The NFU is calling for specialist dairy producers, including the goat, sheep and buffalo sectors, to be included into the wider dairy COVID19 hardship scheme.
Many specialist dairy farmers have suffered the same issues as conventional cow dairy producers with market volatility, while the provision of fresh perishable products has no flexibility to withstand market shocks, with limited market management tools, no spot market, powder drying or intervention opportunities.
Producers of specialist dairy products made from sheep, goat or buffalo milk supply three overarching markets; farmers markets and country fairs/shows, deli counters at supermarkets, restaurants and pubs.
The NFU has explored the government’s current financial business support package, and most of these specialist producers do not fall into any category to be furloughed or receive self-employed funding and most do not pay rates.
NFU dairy adviser Phoebe Russell said: “These specialist dairy producers have seen their markets vanish essentially overnight, when the UK lockdown was imposed in March and the markets have not recovered.

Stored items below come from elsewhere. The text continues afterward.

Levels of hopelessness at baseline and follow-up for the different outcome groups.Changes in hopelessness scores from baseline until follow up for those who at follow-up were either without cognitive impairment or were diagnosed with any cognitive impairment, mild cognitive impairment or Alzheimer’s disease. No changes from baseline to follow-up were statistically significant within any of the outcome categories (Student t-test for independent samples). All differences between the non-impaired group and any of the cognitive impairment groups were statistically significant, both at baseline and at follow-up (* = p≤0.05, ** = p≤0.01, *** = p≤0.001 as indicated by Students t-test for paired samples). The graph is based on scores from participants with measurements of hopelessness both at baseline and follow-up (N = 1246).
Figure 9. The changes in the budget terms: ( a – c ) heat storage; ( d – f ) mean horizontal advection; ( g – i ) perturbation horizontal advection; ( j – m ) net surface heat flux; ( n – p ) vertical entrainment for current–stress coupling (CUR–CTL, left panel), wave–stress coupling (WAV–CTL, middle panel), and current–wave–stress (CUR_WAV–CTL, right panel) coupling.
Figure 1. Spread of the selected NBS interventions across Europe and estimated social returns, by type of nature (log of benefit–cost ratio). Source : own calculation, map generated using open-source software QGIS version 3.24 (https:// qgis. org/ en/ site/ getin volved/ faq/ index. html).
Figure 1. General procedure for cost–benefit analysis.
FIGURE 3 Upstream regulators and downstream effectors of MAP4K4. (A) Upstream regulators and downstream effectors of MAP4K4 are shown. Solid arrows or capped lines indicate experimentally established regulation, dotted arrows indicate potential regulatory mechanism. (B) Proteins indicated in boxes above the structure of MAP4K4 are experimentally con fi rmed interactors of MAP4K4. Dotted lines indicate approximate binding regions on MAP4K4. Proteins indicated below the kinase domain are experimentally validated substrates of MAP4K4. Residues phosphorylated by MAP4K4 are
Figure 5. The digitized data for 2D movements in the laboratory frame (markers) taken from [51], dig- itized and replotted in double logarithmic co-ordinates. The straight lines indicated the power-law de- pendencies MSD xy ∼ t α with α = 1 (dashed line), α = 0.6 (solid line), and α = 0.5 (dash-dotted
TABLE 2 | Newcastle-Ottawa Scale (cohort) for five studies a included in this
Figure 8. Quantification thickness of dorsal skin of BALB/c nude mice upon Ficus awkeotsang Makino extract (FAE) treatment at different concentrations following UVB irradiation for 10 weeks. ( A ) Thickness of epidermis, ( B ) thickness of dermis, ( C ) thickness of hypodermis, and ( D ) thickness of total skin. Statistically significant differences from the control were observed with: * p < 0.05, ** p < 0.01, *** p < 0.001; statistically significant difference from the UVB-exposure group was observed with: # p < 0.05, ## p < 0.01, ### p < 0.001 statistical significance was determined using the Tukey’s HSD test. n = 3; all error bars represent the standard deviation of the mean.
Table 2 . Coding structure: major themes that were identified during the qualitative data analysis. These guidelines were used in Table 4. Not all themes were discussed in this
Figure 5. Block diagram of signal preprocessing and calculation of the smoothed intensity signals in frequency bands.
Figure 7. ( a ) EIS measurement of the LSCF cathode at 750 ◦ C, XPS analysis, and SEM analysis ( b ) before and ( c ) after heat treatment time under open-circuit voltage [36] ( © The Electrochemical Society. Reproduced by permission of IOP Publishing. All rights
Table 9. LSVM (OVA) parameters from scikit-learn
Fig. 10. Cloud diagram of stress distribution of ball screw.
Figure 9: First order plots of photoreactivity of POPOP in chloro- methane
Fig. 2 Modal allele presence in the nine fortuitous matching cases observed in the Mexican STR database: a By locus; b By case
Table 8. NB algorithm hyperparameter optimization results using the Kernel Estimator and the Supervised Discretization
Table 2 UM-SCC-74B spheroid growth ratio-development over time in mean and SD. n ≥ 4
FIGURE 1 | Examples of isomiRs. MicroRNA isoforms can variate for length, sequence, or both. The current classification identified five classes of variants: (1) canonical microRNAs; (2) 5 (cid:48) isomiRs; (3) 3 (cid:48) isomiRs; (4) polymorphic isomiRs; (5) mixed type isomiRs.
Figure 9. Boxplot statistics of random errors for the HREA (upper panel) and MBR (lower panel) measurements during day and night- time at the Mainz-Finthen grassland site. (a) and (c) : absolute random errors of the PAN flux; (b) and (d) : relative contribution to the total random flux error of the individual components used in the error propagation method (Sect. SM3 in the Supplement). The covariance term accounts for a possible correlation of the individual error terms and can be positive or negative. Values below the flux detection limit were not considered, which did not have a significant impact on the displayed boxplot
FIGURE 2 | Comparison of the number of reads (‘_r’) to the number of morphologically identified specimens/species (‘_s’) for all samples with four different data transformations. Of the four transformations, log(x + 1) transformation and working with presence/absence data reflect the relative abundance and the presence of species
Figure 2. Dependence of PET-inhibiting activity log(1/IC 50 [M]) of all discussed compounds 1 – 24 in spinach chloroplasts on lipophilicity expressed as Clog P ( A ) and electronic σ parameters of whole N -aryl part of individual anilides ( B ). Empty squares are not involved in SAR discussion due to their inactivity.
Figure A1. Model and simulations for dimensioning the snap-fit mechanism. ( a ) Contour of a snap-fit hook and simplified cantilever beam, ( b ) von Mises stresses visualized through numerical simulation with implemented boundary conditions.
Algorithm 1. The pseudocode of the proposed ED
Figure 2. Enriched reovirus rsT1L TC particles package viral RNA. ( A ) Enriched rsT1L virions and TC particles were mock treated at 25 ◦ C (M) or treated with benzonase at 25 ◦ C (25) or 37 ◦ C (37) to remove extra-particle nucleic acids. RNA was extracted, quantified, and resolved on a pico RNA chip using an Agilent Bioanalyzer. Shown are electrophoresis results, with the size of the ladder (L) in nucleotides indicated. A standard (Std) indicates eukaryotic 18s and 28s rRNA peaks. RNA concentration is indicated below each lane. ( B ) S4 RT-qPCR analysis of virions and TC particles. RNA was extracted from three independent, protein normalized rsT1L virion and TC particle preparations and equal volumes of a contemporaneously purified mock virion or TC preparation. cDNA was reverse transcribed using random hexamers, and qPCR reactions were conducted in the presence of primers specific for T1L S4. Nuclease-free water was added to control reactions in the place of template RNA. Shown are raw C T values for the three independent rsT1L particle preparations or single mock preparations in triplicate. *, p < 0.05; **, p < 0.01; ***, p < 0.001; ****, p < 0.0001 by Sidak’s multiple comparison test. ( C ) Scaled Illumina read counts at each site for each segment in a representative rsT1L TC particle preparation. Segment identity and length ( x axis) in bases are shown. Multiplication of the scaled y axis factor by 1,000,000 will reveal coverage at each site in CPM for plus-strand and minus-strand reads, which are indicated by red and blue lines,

For many across the three specialist sectors, this has meant trying to operate at 90-100 percent loss of markets and therefore sales and income, which is placing significant pressure on the ability of the businesses to ensure essential bills are paid and animal welfare is maintained.
“There is a growing concern that as a small specialist industry which operates on small margins and without the economies of scale, many of these small businesses will be unable to continue, losing specialist farmer skills and valuable genetic pools of animals that cannot be rapidly recovered. The NFU has already heard that a number of these specialist producers have already closed their businesses and are trying to find new homes or cull markets for all their stock.
“The issues have been raised through the relevant trade organisations, including the British Sheep Dairying Association, the National Sheep Association, the Milking Goat Association and the Specialist Cheesemakers Association, and along with the NFU, all have been lobbying government for financial help. Producers have also been engaging with the Royal Association of British Dairy Farmers through their milk losses and disposal survey, which has outlined the significant effects felt by these specialist sectors as a result of Coronavirus. Being able to access Defra’s £10,000 dairy hardship grant would be a lifeline for many.”